High shot: A South West Rocks player goes high to stop a Coffs Breakers attack on Saturday.
High shot: A South West Rocks player goes high to stop a Coffs Breakers attack on Saturday. Leigh Jensen

Breakers win keeps dream alive

PREMIER team Coffs Breakers kept their flickering semi-final aspirations alive by downing winless South West Rocks 34-12 at Coffs Coast Advocate Rugby Park on Saturday.

Despite the healthy margin, it was a far from impressive performance and while there’s no suggestion the side underperformed, their lack of experience was only just overshadowed by the battling Gaolers.

The home side received a mountain of possession in the first session which they didn’t always utilise and only held a 10-point margin at the break.

After the half-time rev-up they did start to fully take control and crossed three times, with the Rocks getting their only second-half points from a converted try in the dying stages.

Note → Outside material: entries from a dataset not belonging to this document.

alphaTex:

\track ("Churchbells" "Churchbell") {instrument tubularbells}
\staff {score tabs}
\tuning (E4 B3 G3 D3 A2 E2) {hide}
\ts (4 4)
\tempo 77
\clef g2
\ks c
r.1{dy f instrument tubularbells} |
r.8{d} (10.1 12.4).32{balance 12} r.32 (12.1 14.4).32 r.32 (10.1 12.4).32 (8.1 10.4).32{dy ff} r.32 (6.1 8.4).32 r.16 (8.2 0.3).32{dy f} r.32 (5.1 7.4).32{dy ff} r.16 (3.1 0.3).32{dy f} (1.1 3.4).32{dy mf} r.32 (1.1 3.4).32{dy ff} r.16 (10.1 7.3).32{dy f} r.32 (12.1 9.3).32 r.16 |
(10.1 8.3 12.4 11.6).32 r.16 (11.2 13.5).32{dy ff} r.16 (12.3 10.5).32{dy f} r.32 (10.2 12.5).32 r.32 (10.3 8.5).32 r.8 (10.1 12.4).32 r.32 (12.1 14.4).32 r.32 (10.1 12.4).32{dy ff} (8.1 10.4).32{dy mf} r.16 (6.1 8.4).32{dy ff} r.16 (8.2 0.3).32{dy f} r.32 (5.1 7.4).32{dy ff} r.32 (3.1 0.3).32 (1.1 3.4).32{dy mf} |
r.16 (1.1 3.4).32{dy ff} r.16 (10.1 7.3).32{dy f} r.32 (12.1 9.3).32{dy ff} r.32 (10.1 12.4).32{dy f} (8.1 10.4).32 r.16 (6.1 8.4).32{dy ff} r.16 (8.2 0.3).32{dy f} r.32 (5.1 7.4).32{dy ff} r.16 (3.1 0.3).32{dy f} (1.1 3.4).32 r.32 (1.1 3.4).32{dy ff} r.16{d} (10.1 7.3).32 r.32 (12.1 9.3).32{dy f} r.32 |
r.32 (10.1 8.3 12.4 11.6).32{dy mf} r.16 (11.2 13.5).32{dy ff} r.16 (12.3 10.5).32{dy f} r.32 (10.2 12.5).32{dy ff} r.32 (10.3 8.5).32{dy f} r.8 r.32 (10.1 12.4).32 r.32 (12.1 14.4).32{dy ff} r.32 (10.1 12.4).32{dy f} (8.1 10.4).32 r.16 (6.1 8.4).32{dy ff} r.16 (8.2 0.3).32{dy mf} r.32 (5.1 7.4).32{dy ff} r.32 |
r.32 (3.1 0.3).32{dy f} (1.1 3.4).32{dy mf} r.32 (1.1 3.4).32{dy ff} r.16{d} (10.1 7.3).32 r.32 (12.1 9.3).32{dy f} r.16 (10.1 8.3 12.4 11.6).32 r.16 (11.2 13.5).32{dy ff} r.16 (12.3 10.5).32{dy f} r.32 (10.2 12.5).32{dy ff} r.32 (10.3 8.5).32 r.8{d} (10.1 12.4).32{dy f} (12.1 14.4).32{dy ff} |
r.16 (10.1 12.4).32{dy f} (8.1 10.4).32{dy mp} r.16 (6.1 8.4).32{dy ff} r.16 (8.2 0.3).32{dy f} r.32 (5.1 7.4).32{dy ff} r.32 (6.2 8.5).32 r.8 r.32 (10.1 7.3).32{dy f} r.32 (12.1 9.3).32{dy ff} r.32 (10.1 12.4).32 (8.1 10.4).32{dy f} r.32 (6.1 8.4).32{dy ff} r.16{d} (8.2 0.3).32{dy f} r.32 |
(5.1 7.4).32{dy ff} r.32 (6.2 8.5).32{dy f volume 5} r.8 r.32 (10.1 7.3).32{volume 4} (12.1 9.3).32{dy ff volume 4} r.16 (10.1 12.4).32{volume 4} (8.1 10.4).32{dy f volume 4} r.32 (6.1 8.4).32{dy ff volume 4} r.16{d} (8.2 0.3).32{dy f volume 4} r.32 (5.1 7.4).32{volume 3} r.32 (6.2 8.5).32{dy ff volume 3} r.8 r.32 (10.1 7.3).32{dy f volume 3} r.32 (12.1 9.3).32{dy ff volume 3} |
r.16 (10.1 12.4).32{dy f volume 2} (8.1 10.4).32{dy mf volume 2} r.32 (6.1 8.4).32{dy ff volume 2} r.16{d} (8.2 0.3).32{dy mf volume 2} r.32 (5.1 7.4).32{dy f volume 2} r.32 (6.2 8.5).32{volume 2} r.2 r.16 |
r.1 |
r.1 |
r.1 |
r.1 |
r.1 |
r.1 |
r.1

Meanwhile, Coffs Crushers waited too long to make Port Macquarie fight for their victory, eventually going down 36-12 as the Pirates gave notice it will take almost a miracle in 2010 to stop them adding their name to the premiership shield.

Arguably the game slipped away in the period between Port’s second and third tries, when Coffs fell into the trap of playing frantic catch-up football, whereas the Pirates kept pulling back on the reins and engineering a pattern of play more suited to their requirements.

And in the same passage, Breakers’ fortunes hit the skids when nothing they did, from line-out throws to interpretation of the off-side rules, seemed to please the match officials.

“I believe whether the calls are good or bad, it’s up to the team to lift every time and overcome that,” captain-coach Craig Landrigan remarked.

“We have to move on and actually dominate the play again.”

Landrigan agreed the Pirates managed to set the pace by maintaining the attitude of control freaks and his side played right into their hands with a slow getaway.

To their credit Crushers kept persisting and while they broke the stranglehold late in the match, the bird had flown.

“Pirates are where they want to be at this time of year, while we’re not quite there,” Landrigan said.

“That last half hour we slowly turned the game around and made inroads and showed where we have to be every week from the start of the game. The two tries late in the match looked fantastic and showed what our potential is.”

Somewhat frustrated by his side’s ability to get over-enthusiastic when settled play might achieve better results, the coach is working on getting his men to concentrate on their undisputed strengths.